HOW TO COMPLETE THIS TASK: The response must contain all of the entries, each one repeated exactly.

DATASET RECORDS:
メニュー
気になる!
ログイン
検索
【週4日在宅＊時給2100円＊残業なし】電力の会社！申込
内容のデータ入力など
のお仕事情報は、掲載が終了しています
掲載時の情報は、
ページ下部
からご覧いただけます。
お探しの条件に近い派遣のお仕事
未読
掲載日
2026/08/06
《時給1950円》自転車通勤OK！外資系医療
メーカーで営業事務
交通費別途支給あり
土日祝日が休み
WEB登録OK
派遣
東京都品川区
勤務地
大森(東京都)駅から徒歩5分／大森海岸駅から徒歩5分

ANSWER BOX:
メニュー
気になる!
ログイン
検索
【週4日在宅＊時給2100円＊残業なし】電力の会社！申込
内容のデータ入力など
のお仕事情報は、掲載が終了しています
掲載時の情報は、
ページ下部
からご覧いただけます。
お探しの条件に近い派遣のお仕事
未読
掲載日
2026/08/06
《時給1950円》自転車通勤OK！外資系医療
メーカーで営業事務
交通費別途支給あり
土日祝日が休み
WEB登録OK
派遣
東京都品川区
勤務地
大森(東京都)駅から徒歩5分／大森海岸駅から徒歩5分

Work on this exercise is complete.